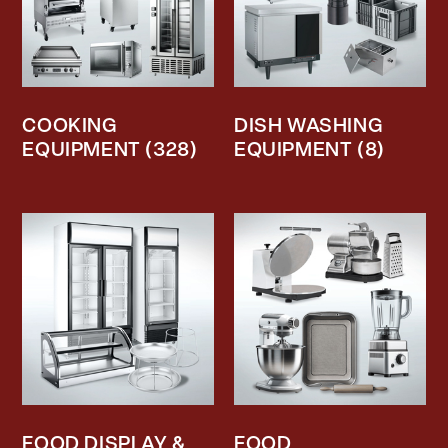
COOKING
DISH WASHING
EQUIPMENT
(328)
EQUIPMENT
(8)
FOOD DISPLAY &
FOOD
--------------------------------
**Exercise prompt:**
Arrange the lines of text from these entries as a Markdown table with the columns Row and Line, numbering each row and leaving out blank lines and the pictures.

**Solved exercise:**
| Row | Line |
|---|---|
| 1 | COOKING |
| 2 | DISH WASHING |
| 3 | EQUIPMENT |
| 4 | (328) |
| 5 | EQUIPMENT |
| 6 | (8) |
| 7 | FOOD DISPLAY & |
| 8 | FOOD |